◆ **JOB ITEM**:
Please report each line of the data below that contains "Mechanical".

◆ **SOURCE MATERIAL**:
------------------------------------------------------------------------

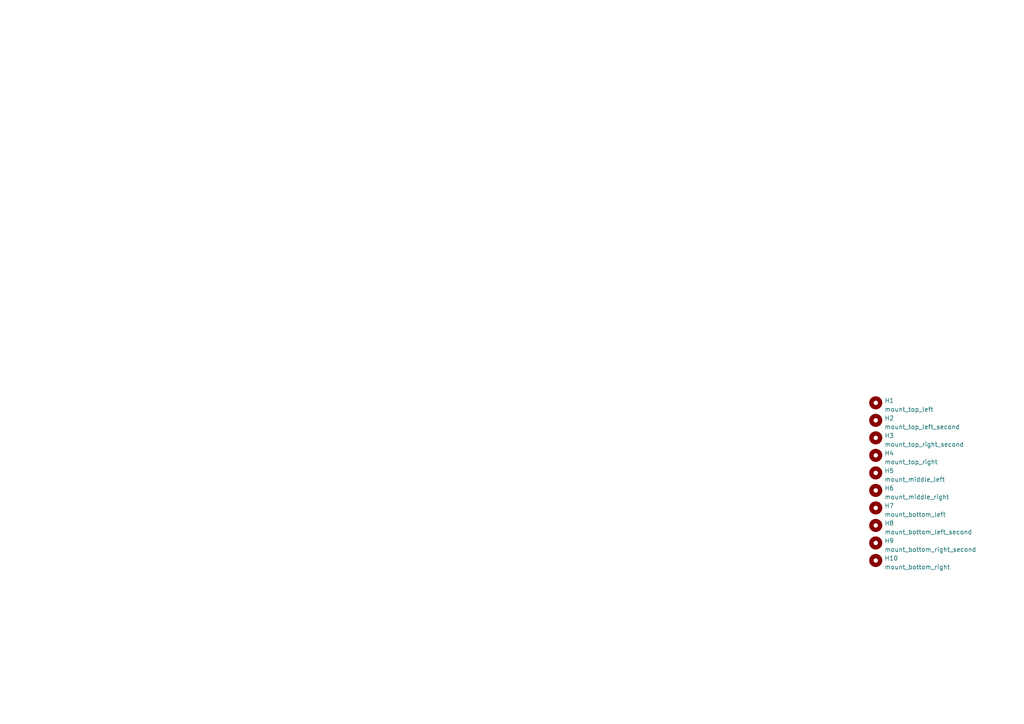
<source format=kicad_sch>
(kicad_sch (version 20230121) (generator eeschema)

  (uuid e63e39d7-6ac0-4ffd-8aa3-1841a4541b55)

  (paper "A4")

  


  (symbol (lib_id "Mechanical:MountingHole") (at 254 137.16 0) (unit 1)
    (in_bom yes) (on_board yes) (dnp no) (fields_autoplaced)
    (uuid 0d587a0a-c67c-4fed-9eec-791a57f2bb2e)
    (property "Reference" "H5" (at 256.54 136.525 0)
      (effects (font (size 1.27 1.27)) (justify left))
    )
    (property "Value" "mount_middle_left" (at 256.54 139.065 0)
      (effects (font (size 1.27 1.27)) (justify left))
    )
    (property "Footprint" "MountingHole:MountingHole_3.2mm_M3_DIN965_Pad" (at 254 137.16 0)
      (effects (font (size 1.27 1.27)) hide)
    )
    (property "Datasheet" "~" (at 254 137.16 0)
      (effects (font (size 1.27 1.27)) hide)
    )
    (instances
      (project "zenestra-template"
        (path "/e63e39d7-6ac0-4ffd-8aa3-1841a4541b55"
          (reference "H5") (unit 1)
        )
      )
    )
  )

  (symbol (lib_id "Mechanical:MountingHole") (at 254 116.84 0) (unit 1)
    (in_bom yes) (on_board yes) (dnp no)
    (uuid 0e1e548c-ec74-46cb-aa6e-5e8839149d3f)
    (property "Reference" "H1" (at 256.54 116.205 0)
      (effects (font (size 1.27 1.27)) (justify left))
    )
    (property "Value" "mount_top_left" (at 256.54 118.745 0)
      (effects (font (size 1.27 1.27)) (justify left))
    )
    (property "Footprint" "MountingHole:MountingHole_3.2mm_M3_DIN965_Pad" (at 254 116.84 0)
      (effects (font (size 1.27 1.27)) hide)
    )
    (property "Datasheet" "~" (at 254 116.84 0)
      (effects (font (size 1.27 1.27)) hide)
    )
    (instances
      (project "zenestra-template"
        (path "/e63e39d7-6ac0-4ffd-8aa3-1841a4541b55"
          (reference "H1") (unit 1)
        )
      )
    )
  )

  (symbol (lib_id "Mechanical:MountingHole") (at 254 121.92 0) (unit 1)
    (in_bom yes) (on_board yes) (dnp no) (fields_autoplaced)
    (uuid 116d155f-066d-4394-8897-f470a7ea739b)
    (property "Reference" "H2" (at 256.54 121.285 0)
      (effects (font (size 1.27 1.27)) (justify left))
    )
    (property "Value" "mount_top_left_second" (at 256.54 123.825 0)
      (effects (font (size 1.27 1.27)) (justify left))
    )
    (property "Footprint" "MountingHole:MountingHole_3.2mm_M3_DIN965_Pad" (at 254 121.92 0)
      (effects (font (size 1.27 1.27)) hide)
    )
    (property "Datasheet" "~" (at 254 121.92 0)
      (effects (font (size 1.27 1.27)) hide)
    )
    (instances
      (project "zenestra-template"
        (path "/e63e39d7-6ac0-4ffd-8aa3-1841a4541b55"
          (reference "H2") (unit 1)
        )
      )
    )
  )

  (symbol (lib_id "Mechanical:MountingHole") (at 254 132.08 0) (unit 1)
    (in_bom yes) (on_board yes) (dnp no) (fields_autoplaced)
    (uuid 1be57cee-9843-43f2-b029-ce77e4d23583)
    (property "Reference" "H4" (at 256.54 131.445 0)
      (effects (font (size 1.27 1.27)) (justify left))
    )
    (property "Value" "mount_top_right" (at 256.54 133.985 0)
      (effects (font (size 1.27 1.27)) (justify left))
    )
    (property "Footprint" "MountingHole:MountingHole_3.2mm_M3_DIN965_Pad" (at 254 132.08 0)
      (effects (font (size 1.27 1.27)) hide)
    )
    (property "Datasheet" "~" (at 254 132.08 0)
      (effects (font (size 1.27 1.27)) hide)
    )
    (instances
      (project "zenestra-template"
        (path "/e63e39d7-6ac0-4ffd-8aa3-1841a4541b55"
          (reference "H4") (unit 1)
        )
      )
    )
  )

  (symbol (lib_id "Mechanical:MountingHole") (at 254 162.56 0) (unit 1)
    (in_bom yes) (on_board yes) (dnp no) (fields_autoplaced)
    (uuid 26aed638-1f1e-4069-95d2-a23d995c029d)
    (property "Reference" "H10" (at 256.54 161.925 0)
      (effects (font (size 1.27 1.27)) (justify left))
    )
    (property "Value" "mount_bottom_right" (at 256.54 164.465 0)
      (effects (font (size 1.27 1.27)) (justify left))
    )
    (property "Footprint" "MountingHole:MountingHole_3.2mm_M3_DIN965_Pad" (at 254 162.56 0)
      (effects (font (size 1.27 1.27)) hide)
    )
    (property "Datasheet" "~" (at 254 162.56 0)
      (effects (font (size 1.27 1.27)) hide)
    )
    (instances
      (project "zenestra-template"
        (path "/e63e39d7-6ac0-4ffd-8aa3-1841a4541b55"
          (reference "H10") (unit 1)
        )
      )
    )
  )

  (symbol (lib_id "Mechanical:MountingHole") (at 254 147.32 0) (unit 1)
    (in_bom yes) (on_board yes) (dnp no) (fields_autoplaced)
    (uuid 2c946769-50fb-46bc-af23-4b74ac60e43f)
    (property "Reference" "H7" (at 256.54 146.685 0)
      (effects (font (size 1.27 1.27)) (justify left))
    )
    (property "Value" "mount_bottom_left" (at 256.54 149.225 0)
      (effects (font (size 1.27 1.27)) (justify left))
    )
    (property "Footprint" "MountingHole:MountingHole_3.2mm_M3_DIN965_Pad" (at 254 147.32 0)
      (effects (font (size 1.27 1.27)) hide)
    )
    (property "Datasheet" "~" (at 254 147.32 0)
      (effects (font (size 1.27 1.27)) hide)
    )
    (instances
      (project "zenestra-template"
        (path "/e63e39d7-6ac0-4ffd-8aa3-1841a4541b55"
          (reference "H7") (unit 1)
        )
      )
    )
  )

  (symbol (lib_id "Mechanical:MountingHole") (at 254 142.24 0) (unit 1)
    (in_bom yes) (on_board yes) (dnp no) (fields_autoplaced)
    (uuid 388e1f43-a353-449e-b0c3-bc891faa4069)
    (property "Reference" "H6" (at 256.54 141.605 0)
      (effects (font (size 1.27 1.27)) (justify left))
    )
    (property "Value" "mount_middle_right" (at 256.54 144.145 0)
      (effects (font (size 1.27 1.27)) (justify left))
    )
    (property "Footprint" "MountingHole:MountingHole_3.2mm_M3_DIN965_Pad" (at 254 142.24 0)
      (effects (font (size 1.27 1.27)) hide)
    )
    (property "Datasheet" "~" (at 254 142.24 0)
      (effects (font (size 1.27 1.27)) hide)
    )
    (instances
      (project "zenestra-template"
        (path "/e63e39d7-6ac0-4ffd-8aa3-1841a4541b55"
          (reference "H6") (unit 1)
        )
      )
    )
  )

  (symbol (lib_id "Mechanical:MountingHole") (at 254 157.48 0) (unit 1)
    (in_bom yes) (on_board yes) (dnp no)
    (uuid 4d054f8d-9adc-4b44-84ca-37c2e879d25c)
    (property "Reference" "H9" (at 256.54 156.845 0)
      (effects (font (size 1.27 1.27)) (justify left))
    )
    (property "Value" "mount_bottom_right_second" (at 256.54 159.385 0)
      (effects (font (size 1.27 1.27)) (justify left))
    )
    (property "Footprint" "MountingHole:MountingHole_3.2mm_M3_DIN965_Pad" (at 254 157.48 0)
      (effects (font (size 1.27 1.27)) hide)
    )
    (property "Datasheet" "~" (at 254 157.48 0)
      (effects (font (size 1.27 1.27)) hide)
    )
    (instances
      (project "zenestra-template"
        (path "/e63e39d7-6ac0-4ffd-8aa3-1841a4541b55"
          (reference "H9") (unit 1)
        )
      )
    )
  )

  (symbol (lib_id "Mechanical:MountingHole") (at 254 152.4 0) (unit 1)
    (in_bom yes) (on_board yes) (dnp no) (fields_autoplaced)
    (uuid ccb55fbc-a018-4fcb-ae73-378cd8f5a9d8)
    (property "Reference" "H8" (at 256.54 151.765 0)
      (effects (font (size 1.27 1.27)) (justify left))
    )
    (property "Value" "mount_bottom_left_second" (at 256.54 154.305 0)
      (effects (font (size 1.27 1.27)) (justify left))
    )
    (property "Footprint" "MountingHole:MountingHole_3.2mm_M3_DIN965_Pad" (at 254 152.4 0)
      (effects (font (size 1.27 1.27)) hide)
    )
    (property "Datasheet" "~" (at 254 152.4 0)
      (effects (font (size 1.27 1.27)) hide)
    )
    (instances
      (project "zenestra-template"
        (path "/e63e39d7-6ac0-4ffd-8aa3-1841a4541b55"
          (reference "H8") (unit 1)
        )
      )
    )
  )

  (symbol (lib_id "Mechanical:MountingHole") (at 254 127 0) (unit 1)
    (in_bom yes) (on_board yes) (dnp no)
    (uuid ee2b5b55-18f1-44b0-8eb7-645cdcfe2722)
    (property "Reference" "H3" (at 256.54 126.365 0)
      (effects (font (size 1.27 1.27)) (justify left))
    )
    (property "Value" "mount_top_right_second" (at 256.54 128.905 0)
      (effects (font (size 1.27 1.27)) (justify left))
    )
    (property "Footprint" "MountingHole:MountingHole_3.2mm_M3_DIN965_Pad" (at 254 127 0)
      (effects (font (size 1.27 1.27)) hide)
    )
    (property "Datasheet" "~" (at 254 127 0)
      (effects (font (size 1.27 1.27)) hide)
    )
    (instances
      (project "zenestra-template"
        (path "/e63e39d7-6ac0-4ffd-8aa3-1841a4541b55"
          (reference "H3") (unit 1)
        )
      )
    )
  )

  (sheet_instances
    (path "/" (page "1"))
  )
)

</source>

------------------------------------------------------------------------

◆ **RESPONSE AREA**:
  (symbol (lib_id "Mechanical:MountingHole") (at 254 137.16 0) (unit 1)
  (symbol (lib_id "Mechanical:MountingHole") (at 254 116.84 0) (unit 1)
  (symbol (lib_id "Mechanical:MountingHole") (at 254 121.92 0) (unit 1)
  (symbol (lib_id "Mechanical:MountingHole") (at 254 132.08 0) (unit 1)
  (symbol (lib_id "Mechanical:MountingHole") (at 254 162.56 0) (unit 1)
  (symbol (lib_id "Mechanical:MountingHole") (at 254 147.32 0) (unit 1)
  (symbol (lib_id "Mechanical:MountingHole") (at 254 142.24 0) (unit 1)
  (symbol (lib_id "Mechanical:MountingHole") (at 254 157.48 0) (unit 1)
  (symbol (lib_id "Mechanical:MountingHole") (at 254 152.4 0) (unit 1)
  (symbol (lib_id "Mechanical:MountingHole") (at 254 127 0) (unit 1)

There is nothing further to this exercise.